Wednesday, October 26, 2011

Vietnam lawmaker bans the officials from golf

Vietnam's roads are getting more jammed by the day, the traffic accident rate is one of the highest in Asia and infrastructure bottlenecks are crippling an economy that is already in crisis.

But investors and citizens need not fear. Dinh La Thang, Vietnam's swashbuckling new transport minister, has the solution: banning officials from playing golf, even at the weekend.

The transport ministry said on its website that some senior officials were spending too much time on the putting green and, as a result, were under-performing at work during a difficult period for the Vietnamese economy.

Since the Communist government started to open up the economy in the late 1980s, golf has become increasingly popular with senior officials and businessmen in Vietnam, as in neighboring China. Golf courses have sprung up across the country, raising concern about the rapid loss of agricultural land for developments that only benefit a handful of investors and well-heeled golfers.

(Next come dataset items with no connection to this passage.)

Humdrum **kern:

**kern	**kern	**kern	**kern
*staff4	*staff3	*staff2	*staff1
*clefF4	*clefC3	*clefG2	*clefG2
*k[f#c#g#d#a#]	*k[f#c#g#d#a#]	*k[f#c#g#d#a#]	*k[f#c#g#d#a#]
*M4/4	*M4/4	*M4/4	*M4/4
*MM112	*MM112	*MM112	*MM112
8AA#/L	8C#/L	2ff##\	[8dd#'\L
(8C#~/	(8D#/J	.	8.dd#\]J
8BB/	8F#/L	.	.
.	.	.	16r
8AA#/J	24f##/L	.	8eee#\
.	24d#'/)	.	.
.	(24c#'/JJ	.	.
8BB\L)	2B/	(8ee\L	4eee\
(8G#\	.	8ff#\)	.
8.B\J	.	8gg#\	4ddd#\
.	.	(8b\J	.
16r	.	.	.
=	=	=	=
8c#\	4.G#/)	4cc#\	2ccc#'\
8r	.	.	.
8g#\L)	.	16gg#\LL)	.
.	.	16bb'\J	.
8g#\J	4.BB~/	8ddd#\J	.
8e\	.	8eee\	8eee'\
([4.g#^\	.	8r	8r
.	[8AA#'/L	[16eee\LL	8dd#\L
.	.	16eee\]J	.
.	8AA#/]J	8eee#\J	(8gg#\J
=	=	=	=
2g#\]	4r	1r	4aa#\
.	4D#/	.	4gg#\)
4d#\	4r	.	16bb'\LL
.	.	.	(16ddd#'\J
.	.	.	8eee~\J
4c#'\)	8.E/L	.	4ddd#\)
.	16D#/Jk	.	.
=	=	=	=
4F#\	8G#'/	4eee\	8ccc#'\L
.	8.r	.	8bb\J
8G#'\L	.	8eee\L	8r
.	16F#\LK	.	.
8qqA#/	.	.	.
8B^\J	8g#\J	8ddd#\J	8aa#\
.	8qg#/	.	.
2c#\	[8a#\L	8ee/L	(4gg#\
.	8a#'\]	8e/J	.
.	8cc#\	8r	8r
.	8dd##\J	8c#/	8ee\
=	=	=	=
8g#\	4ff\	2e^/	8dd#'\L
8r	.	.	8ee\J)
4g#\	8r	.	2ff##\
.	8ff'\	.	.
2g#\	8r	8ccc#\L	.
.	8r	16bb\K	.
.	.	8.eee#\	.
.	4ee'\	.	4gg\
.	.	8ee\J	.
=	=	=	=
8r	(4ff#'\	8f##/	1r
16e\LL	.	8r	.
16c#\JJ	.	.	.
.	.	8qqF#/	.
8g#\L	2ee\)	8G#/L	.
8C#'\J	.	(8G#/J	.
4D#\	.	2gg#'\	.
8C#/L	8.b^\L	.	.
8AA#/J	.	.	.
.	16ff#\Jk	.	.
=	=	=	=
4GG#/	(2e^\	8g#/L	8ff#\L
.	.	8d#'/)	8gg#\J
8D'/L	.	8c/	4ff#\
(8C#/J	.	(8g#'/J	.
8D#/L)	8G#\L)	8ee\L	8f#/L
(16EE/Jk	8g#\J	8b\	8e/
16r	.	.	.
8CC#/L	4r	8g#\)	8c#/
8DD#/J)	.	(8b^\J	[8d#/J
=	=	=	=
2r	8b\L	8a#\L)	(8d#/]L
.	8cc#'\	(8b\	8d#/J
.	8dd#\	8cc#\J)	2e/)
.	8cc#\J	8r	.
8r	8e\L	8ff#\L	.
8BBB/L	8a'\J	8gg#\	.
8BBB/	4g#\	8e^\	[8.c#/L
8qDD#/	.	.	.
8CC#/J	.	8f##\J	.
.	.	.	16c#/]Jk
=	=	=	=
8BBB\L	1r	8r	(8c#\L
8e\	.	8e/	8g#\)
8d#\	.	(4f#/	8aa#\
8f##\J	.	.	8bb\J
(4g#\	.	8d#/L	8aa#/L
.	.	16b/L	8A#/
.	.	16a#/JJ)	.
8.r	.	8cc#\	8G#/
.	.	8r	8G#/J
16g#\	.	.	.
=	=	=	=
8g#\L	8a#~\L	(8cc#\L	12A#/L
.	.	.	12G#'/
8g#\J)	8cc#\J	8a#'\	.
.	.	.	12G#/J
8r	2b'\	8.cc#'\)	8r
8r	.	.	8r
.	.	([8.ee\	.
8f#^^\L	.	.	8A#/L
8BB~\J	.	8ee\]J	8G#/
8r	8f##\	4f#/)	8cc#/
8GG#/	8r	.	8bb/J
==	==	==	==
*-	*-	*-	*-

In Vietnam's consensus-based political system, ministers used to prefer hiding in the shadows, operating as anonymous power brokers deferring to the all-powerful and highly secretive Politburo. But, as analysts like Carl Thayer at the Australian Defence Force Academy have noted, Vietnam's government has been slowly moving from collective responsibility to a form of ministerial responsibility, albeit with little public accountability.
Since he took over as transport minister in August, Thang, who used to head PetroVietnam, Vietnam's state-owned upstream oil and gas monopoly, has been trying to raise his profile with a number of headline-grabbing initiatives and sound-bites.

In a country obsessed with private transport -- whether it be the ubiquitous scooter or the rapidly-growing number of cars -- and increasingly afflicted by traffic jams, he ordered senior staff to use the bus once a week.

He also booted out the official in charge of building a new international airport terminal in the resort city of Danang, central Vietnam, because of the slow pace of construction.

While it may seem laughable to some, any officials considering flouting Thang's golf ban would be well advised to think again.

The head of the transport ministry's organization department, a key Communist party-controlled unit responsible for internal monitoring and promotions, warned that his spies will be out watching for bourgeois recidivist golfers.

"We will have many secret methods to supervise how staff will follow the minister's regulation," Pham Tang Loc told Tien Phong (Pioneer) newspaper. "In this very difficult time, senior officials should concentrate on completing important projects rather than spending time playing golf. It's a waste of money and time and they even use their government-provided cars for this."

Loc talks a tough game but, as with every regulation in Vietnam, there's always a way around. Officials may not be allowed to tee off any more but no-one said anything about other pastimes popular with male government officials, such as drinking, visiting karaoke parlors and brothels and tennis.